JOE AMENDOLA, ambassador of The Culinary Institute of America and founder of Fessel International, died Jan. 23, at the age of 87.
ROCKY AOKI, the founder of the Benihana chain, died July 10 at the age of 69.
NEAL T. BAKER, who helped Glen Bell build a hamburger stand that would evolve into the Taco Bell chain, died May 31. He was 84.
PHILLIP S. COOKE, a lifelong food-service communications specialist who served as editor in the early 1960s of the publication that became Nation’s Restaurant News, died of a heart attack Oct. 24. He was 76.
AL COPELAND, founder of the Popeyes Chicken & Biscuits and Copeland’s of New Orleans chains, died March 23 at a clinic in Germany where he was being treated for cancer of the salivary gland. He was 64.
RUTH CULVER, a co-founder of the Culver’s frozen-custard chain, died Oct. 2. She was 84.
RAYMOND L. DANNER SR., a businessman who helped build the restaurant chain Shoney’s, died of cancer at his home July 26. He was 83.
O.B. GOOLSBY JR., who was president and chief executive of poultry producer Pilgrim’s Pride, died Dec. 17, 2007, two days after suffering a stroke while on a hunting trip. He was 60.
PAUL GORDON, chairman of Gordon Food Service, died May 6 at home after a brief bout with cancer. He was 84.

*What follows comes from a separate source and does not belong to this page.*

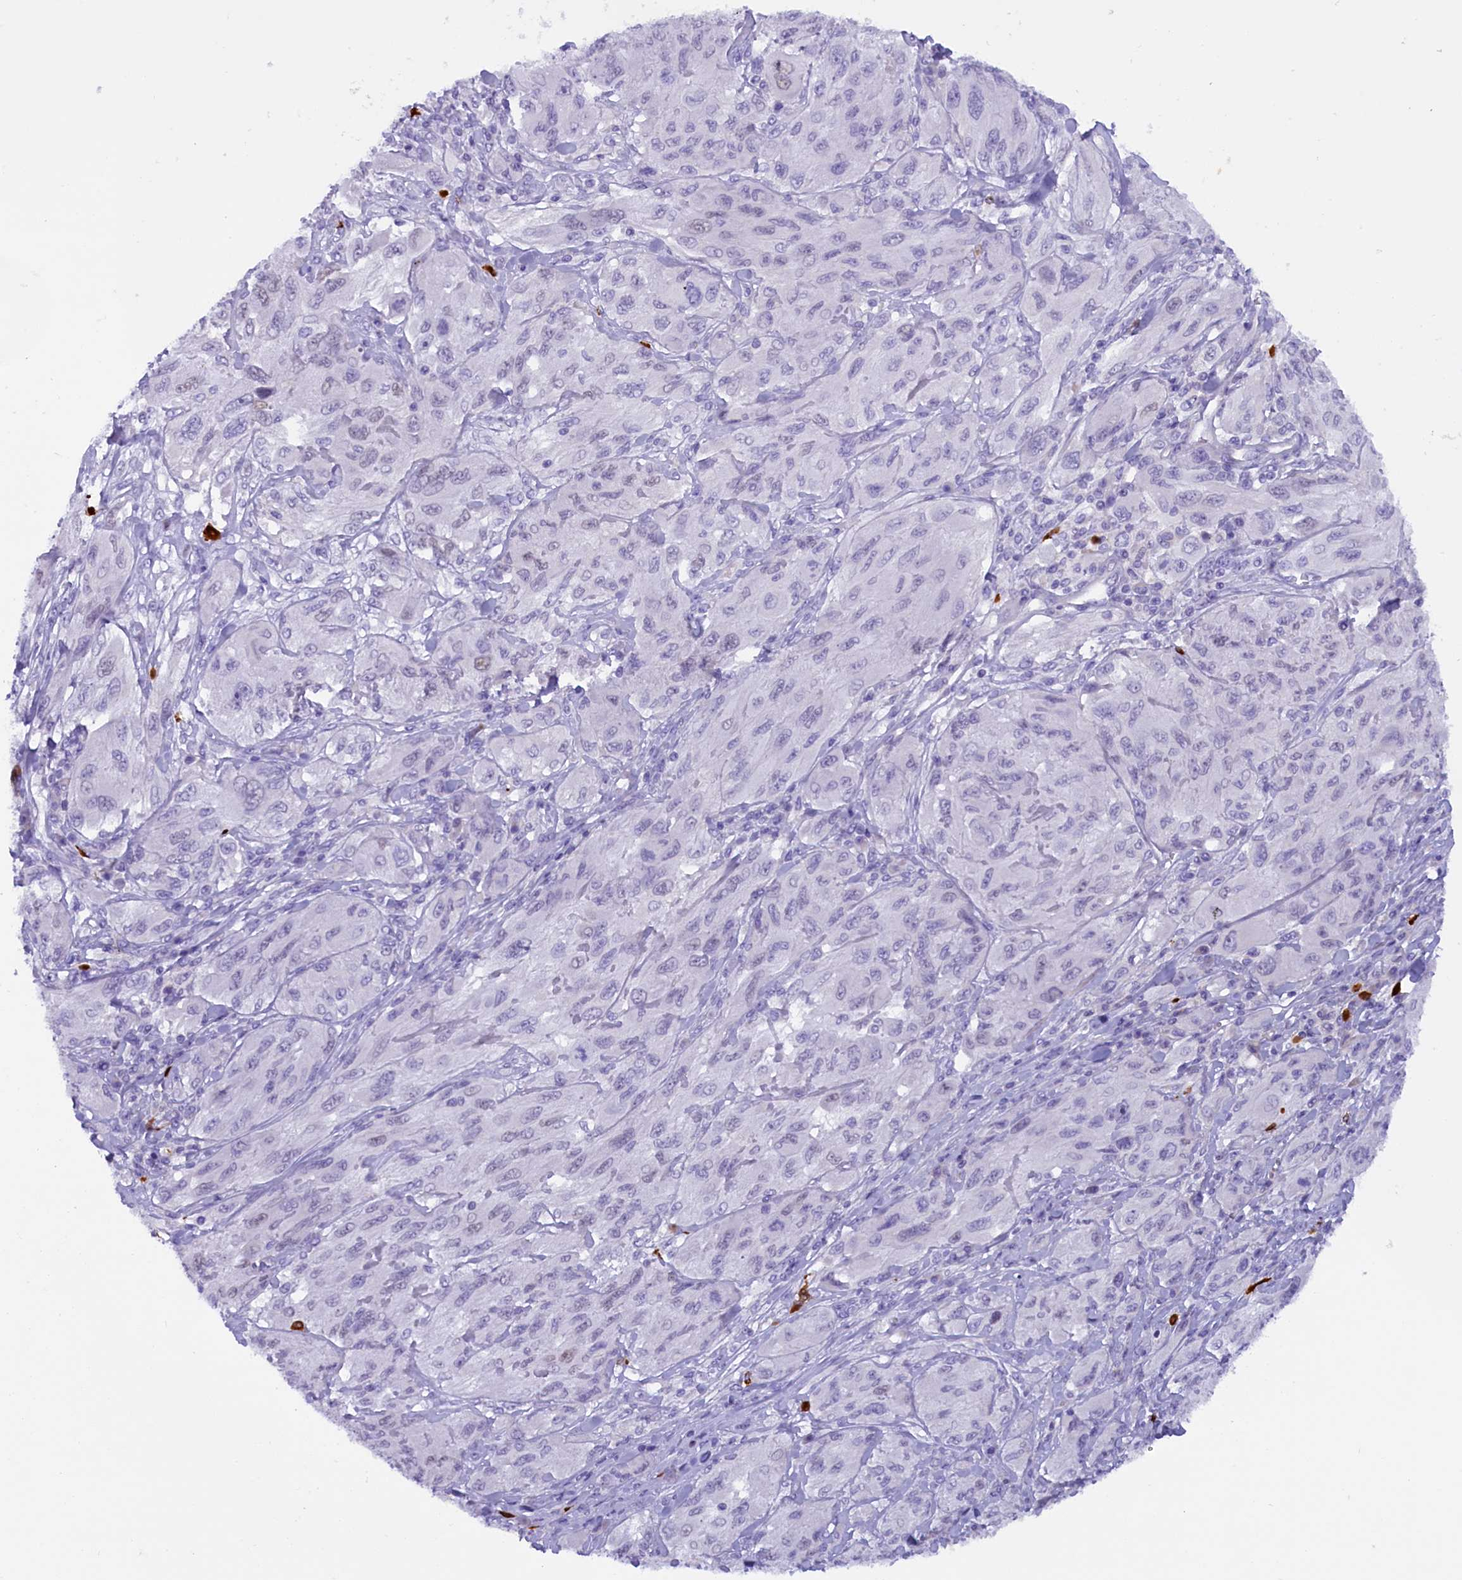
{"staining": {"intensity": "negative", "quantity": "none", "location": "none"}, "tissue": "melanoma", "cell_type": "Tumor cells", "image_type": "cancer", "snomed": [{"axis": "morphology", "description": "Malignant melanoma, NOS"}, {"axis": "topography", "description": "Skin"}], "caption": "Protein analysis of malignant melanoma shows no significant staining in tumor cells. (DAB IHC, high magnification).", "gene": "RTTN", "patient": {"sex": "female", "age": 91}}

WILBUR HARDEE, founder of the Hardee’s quick-service chain in 1960 and 85 other restaurant concepts throughout the Southeast, died June 20. He was 90.
BILL JACKSON, corporate executive chef of Great American Restaurants, died March 1 of complications related to ALS, also known as Lou Gehrig’s disease.
Fast-food legend CARL N. KARCHER, whose $326 investment to launch a Los Angeles hot dog cart in 1941 grew into the 3,000-plus-branch CKE Restaurants Inc., died at the St. Jude Medical Center Jan. 11 from complications of pneumonia and Parkinson’s disease. He was 90.
Pioneering chef-restaurateur ED LADOU, whose innovative and eclectic pizza recipes helped bring fame to Wolfgang Puck’s Spago and the California Pizza Kitchen chain when they debuted in Los Angeles in the 1980s, died of liver cancer Dec. 27, 2007. He was 52.
DON MOREHOUSE, president and chief executive of the Slaymaker Group, a franchise company that owns all the T.G.I. Friday’s and Winger’s Restaurants in Utah and Idaho, drowned July 26 while competing in a triathlon in Burley, Idaho. He was 60.
STEWART OWENS, a former chairman and chief executive of family-restaurant operator Bob Evans Farms, died Sept. 18 after a battle with gastric esophageal cancer. He was 53.
HERB PETERSON, the McDonald’s franchisee who invented the Egg Mc-Muffin, died at his home March 25. He was 89.
IRVINE “IRV” ROBBINS, co-founder of the Baskin-Robbins treats chain and a pioneer of exotic ice cream flavors, died May 5. He was 90.
J.R. “JACK” SIMPLOT, the founder of restaurant industry supplier J.R. Simplot Co. and a key figure in the early growth of quick-service chains like McDonald’s, died at his home May 25. He was 99.
TOMMY TOY, a longtime fine-dining operator in San Francisco, died Feb. 25 complications from pneumonia. He was 72.
JACK WAI LIM, an innovative restaurateur who helped popularize dim sum cuisine in Sacramento and trained many local Chinese chefs, died June 24. He was 84.
JAMES F. WOODSON, the co-founder of the Taco John’s quick-ser vice chain, died Oct. 24. He was 87.
LOVIE YANCEY, founder of the 61-year-old Fatburger chain, died Jan. 26. She was 96.